Enfoncer, par l'écriture, un coin dans le béton effrité mais tenace du réel. C'est tout ce qui reste. Seules les couches superficielles se délitent, mais on sent facilement, sous les doigts, la résistance absolue du dispositif. On ne voit pas comment faire autrement. C'est ça, ou alors être écrasé, anéanti, dans les décombres de mort. On ne voit pas comment les mots pourraient s'insinuer dans les fissures comme de l'eau, ni comment ils pourraient profiter d'une nuit de gel pour gagner en extension, et faire éclater toute la structure ancienne, jusqu'à laisser voir le jour. C'est ça, ou rien. Alors il n'y a pas à hésiter, sur la stratégie à adopter, et tant qu'il est possible de respirer le souffle des mots, de se retenir à eux, de sentir leurs syllabes sur les joues, un souffle de vie est possible. Dans l'hypothèse où les lourdes portes se refermeraient, il n'y aurait plus qu'à étouffer lentement dans l'air vicié des verbes à l'indicatif.
Grincement. Les portes se referment derrière nos pas.
Il faut un souffle d'air, un rai de lumière, n'importe quoi, toutes les ruses pour enfoncer un verbe se tenteront dans le dédale des phrases, un irréel, un possible, il faut un temps autre que l'indicatif, assurément on n'y arrivera pas autrement, il faut mettre les verbes sur un mode différent, un conditionnel, un subjonctif…
pourvu qu'il vienne, je ne serais pas venue si le jour n'avait pas été aussi immense… je ne resterais pas si je ne le voulais pas… si tu tendais ta main, alors tu sentirais le souffle du vent… que le bleu infini de la mer me revienne… je mourrais sans lui…
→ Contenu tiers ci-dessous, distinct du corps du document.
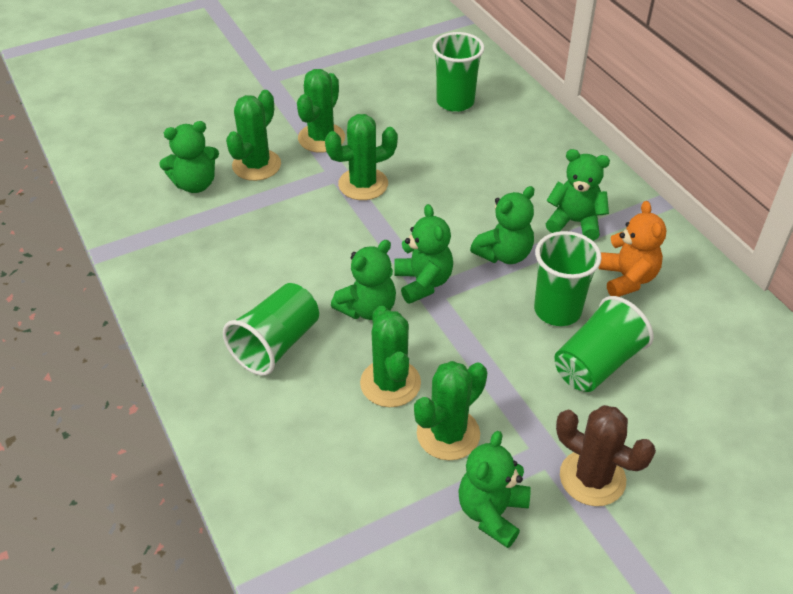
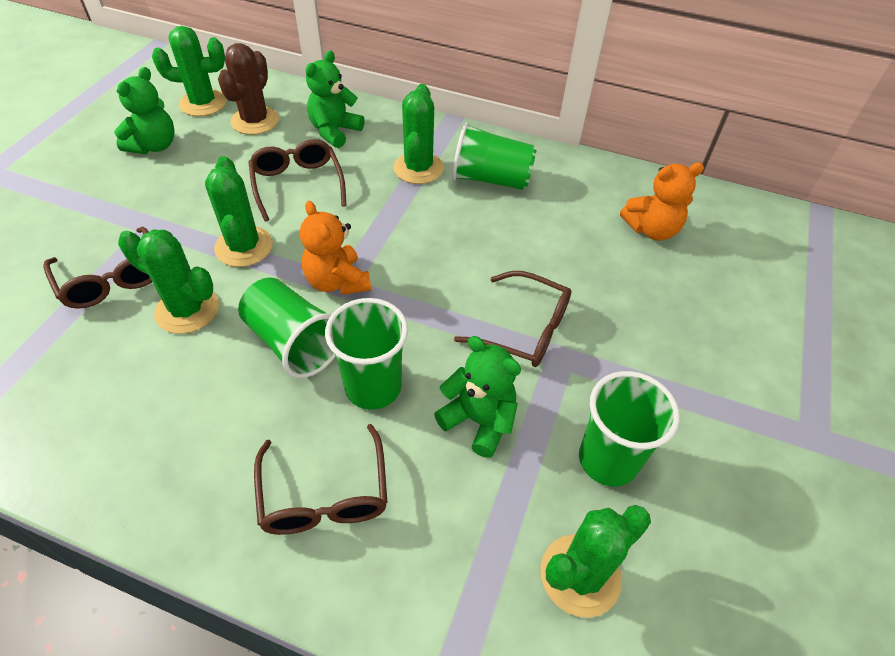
brown glasses: none = 0 -> [43,227,152,309] [249,139,347,222] [254,424,388,535] [454,271,571,367] = 4
green teddy bear: [159,121,219,193] [331,240,396,320] [395,204,453,304] [458,431,531,548] [470,186,535,264] [546,149,610,241] = 6 -> [114,67,175,154] [306,51,365,148] [434,336,521,458] = 3
orange teddy bear: [598,201,666,297] = 1 -> [300,201,371,295] [620,163,704,241] = 2

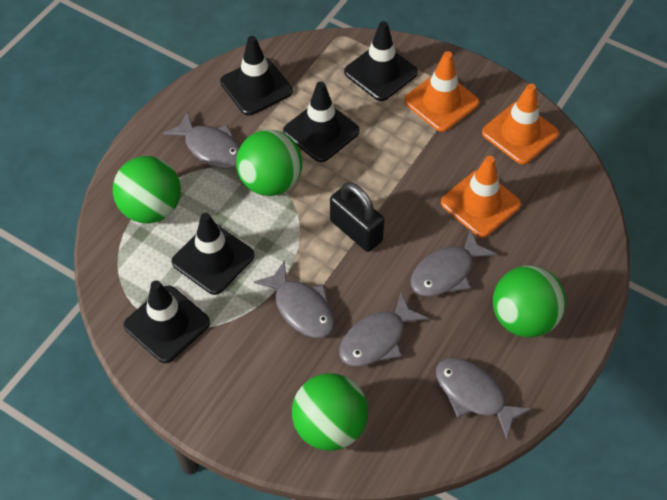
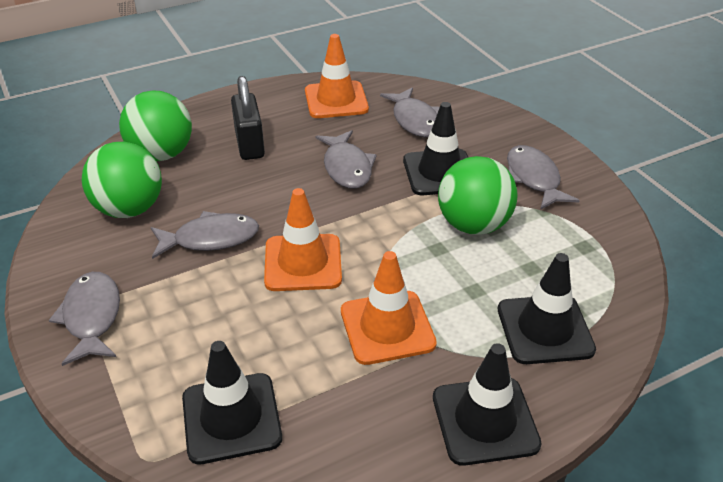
black traffic cone: [124,280,210,363] [172,213,254,295] [220,36,293,115] [283,81,360,162] [344,21,418,101] = 5 -> [182,341,282,465] [403,102,468,195] [433,343,542,466] [498,253,596,364] = 4
green ball: [113,156,181,223] [236,130,302,196] [292,373,368,451] [493,266,566,338] = 4 -> [82,142,162,218] [119,91,192,161] [438,156,518,235] = 3

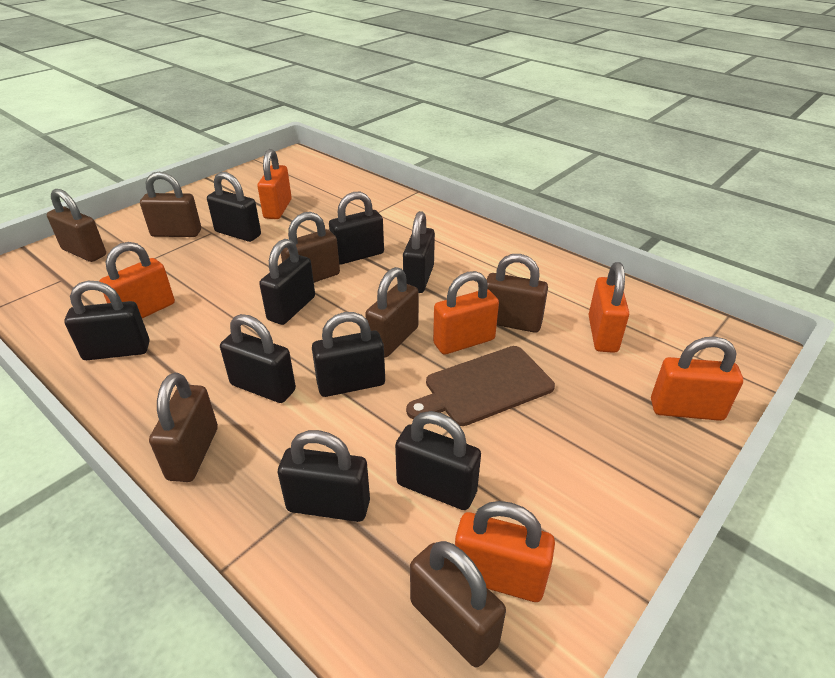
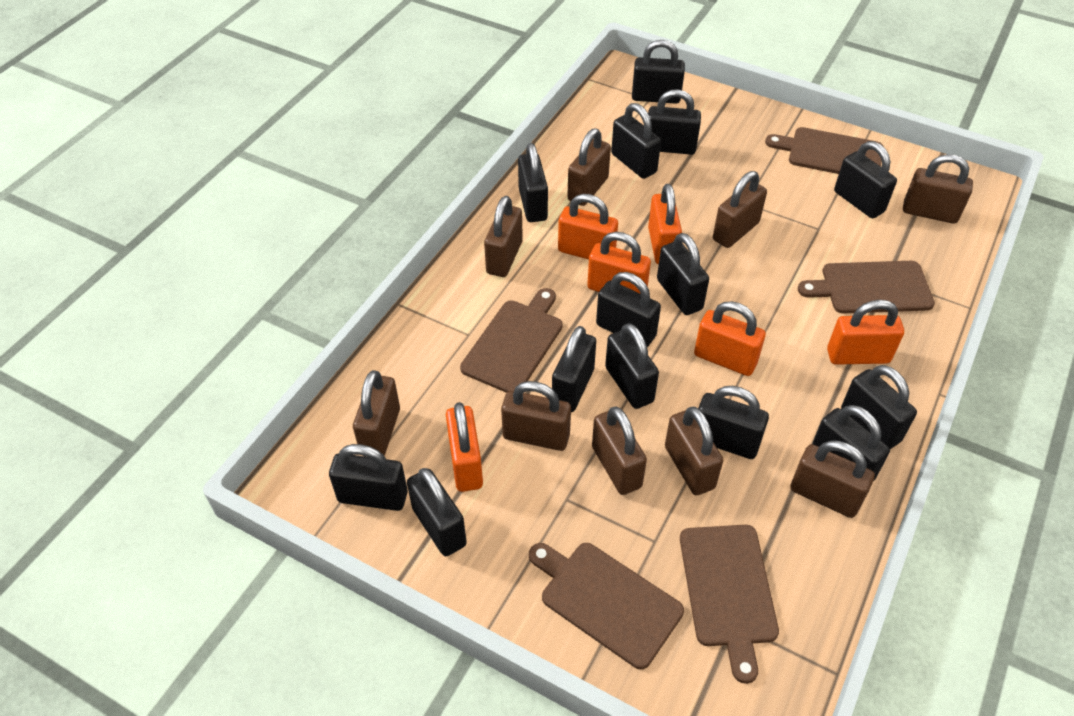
black padlock: [64,281,150,360] [207,172,261,242] [220,314,296,403] [259,239,315,325] [278,430,370,522] [312,312,385,397] [329,192,384,264] [395,411,481,510] [403,211,435,293] = 9 -> [329,444,408,511] [407,468,467,556] [518,143,548,222] [552,326,596,412] [596,272,661,347] [605,323,659,409] [611,103,661,179] [632,40,685,104] [648,89,701,155] [657,233,709,315] [698,386,769,459] [812,405,890,480] [834,141,897,218] [841,365,917,449] = 14
brown cutting board: [406,346,555,426] = 1 -> [460,288,563,393] [529,543,684,670] [680,525,779,684] [765,127,884,174] [798,261,935,313] = 5
brown padlock: [47,189,106,262] [140,172,201,237] [149,373,218,482] [281,212,340,283] [365,267,419,358] [410,541,506,668] [487,254,548,333] = 7 -> [353,370,400,457] [484,196,523,277] [501,381,571,451] [567,128,611,206] [592,406,647,495] [665,407,723,495] [713,171,767,248] [790,440,875,518] [903,154,973,224] = 9

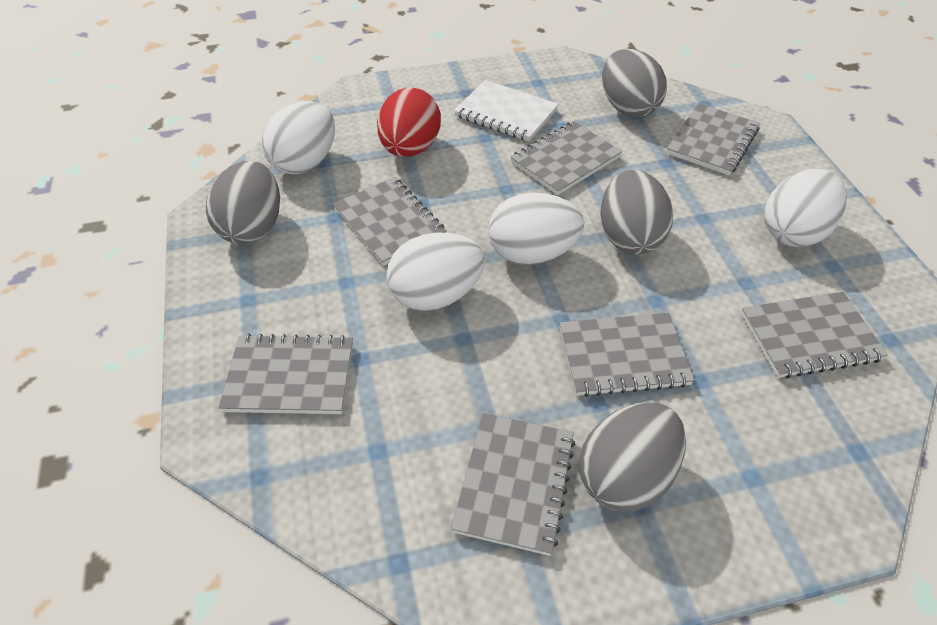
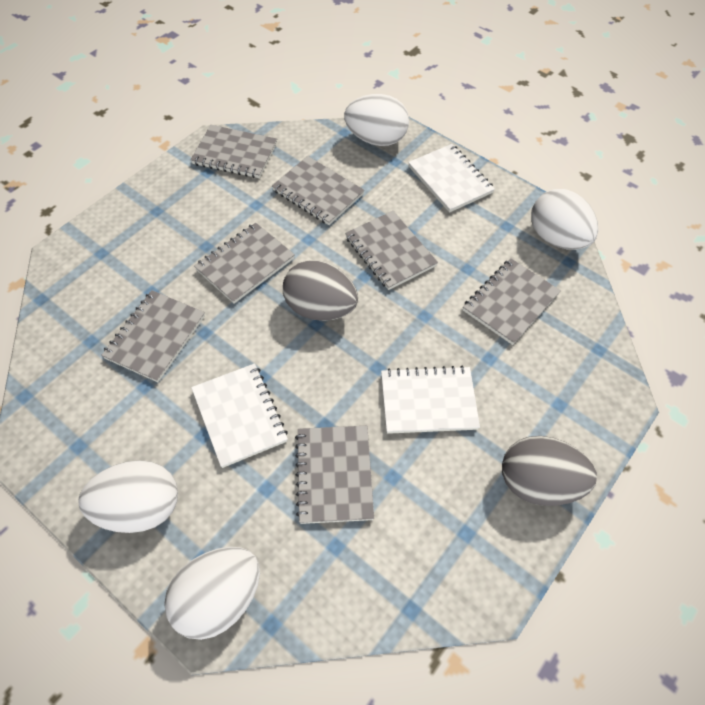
grey egg: [206,161,280,244] [579,402,686,511] [600,170,673,254] [602,49,667,117] = 4 -> [283,260,358,321] [502,436,597,506] = 2
red egg: [377,88,441,157] = 1 -> none = 0
white notebook: [454,80,558,142] = 1 -> [191,363,288,468] [381,366,480,434] [408,144,495,213] = 3

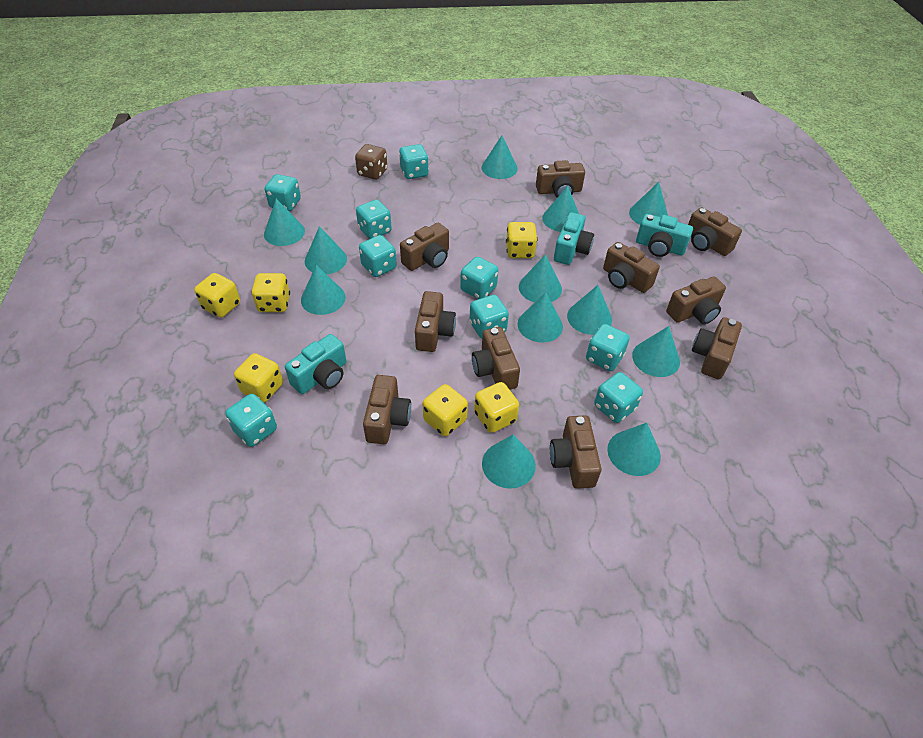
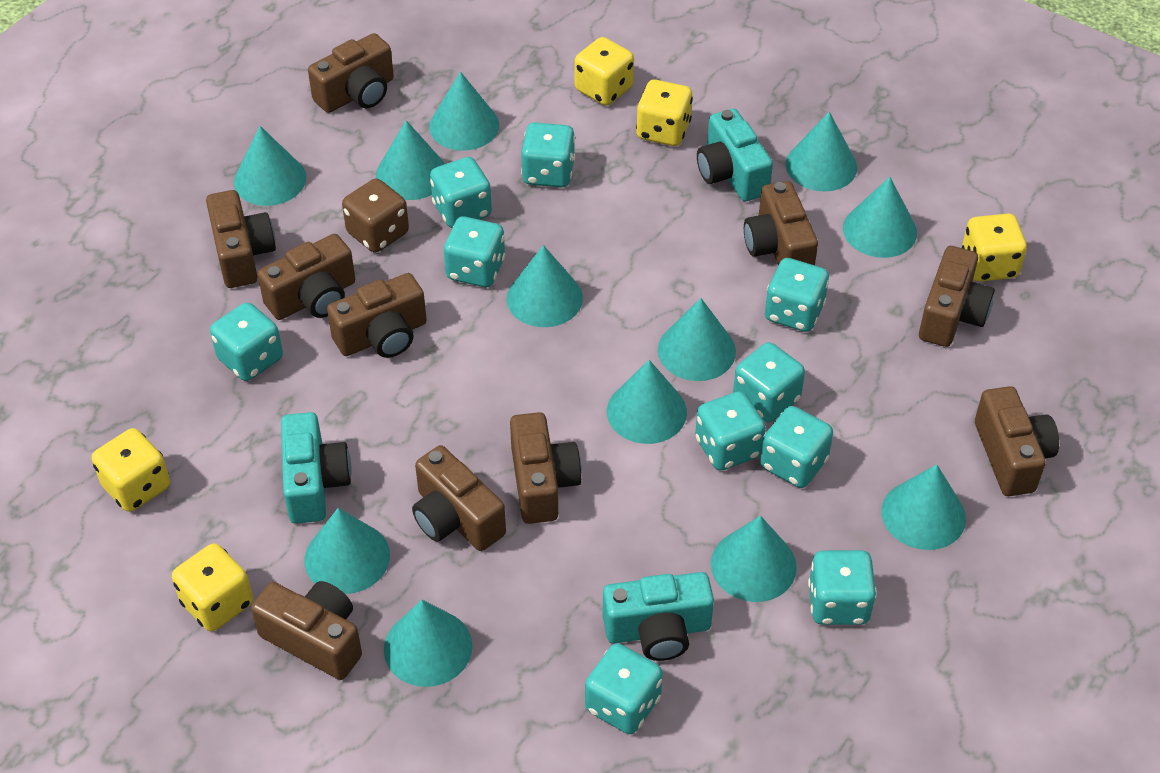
turquoise dice: [225,394,277,447] [265,174,301,211] [356,200,392,239] [359,235,397,277] [399,144,429,179] [460,257,498,299] [469,295,509,339] [586,324,630,371] [594,372,643,423] = 9 -> [210,302,283,381] [430,157,492,228] [444,216,505,287] [521,122,575,188] [585,643,663,734] [695,391,766,470] [733,342,805,423] [760,406,833,488] [765,258,829,332] [808,550,877,625] = 10
yellow dice: [194,273,240,318] [234,353,283,403] [251,273,290,312] [423,384,468,436] [474,382,519,433] [506,222,537,258] = 6 -> [92,428,170,512] [172,543,253,631] [575,37,634,106] [636,80,693,146] [962,214,1027,281] = 5

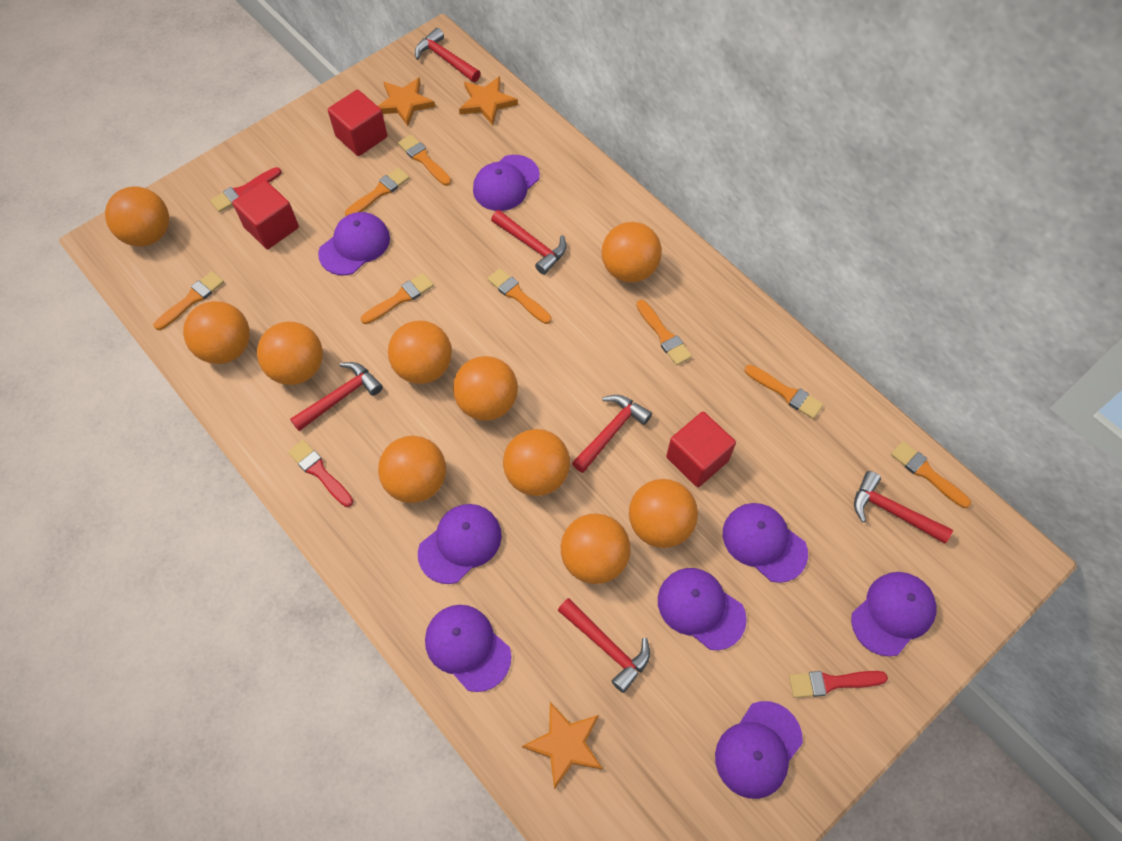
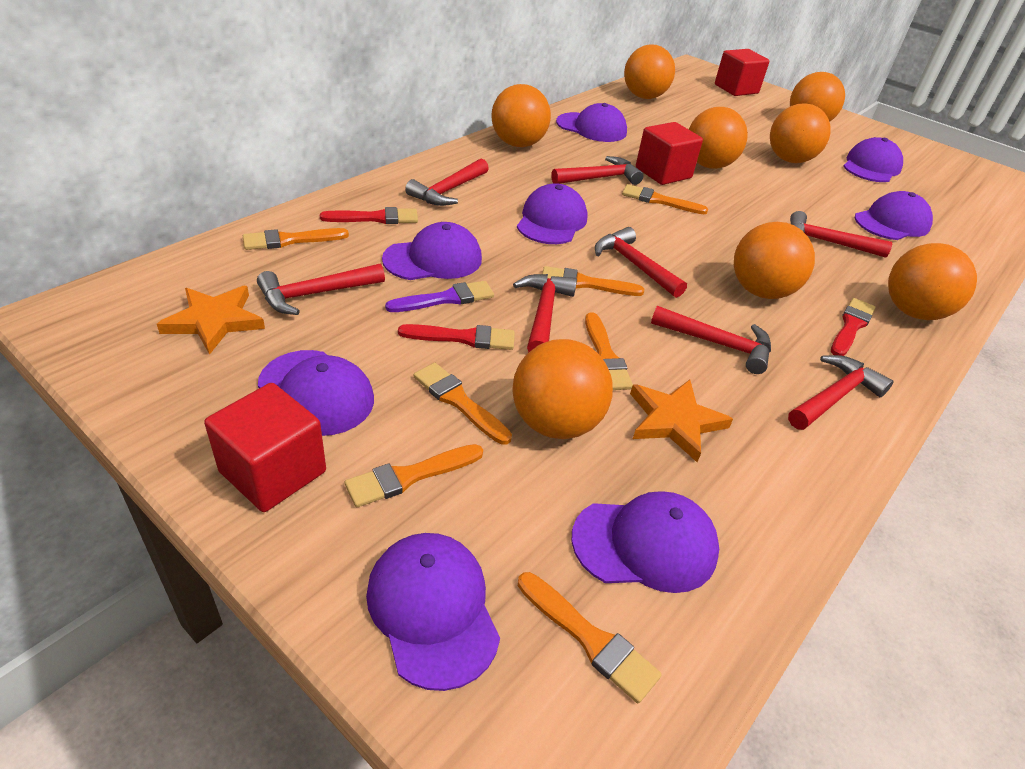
orange ball: [105,186,169,246] [183,301,250,364] [257,322,323,385] [378,436,446,503] [388,320,452,384] [453,356,518,421] [503,429,570,496] [561,513,631,584] [602,222,662,283] [629,479,698,548] = 10 -> [492,84,551,147] [512,339,613,439] [624,45,675,99] [689,107,748,169] [734,222,815,299] [770,103,831,163] [790,72,845,122] [888,243,977,320] = 8
orange brush: [154,271,224,330] [345,168,409,216] [361,273,434,324] [398,135,451,186] [487,268,551,324] [636,300,692,366] [745,365,823,419] [891,441,971,508] = 8 -> [243,228,349,250] [345,444,483,507] [413,363,512,444] [518,572,662,703] [542,266,644,296] [585,312,633,390] [622,184,708,214] = 7
orange star: [378,77,435,126] [459,76,518,125] [522,702,603,790] = 3 -> [157,286,265,355] [630,380,733,462] = 2
purple brush: none = 0 -> [385,281,494,312] = 1
red hammer: [290,362,383,431] [415,28,481,82] [491,210,567,275] [558,598,650,693] [572,395,652,473] [854,471,953,544] = 6 -> [257,264,385,315] [405,159,489,206] [513,274,577,352] [551,156,643,185] [595,227,687,298] [651,306,771,374] [788,355,894,430] [790,211,892,258] = 8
…jouer des hypothèses et des suppositions est une stratégie moins désespérée que le monde, inventer des traces de possibles dans la structure étouffante du réel… pour tout cela, il faudrait un contrefactuel, une réduction à l'absurde de ces décombres, une réduction féroce, capable de corroder la matière brute de ce monde, et qu'importe si le correcteur d'orthographe ne connaît pas les contrefactuels, et qu'importe que personne ne s'en saisisse, il faut des ruses de l'esprit de plus en plus désespérées, de plus en plus cinglantes, où on inviquera les stratagèmes les plus étourdissants, où on les convoquera les uns après les autres (jusques et y compris la prière rétroactive, qui porte sur un événement du passé, déjà inscrit dans le cours du monde)…
et se dessinera alors une autre ligne mélodique.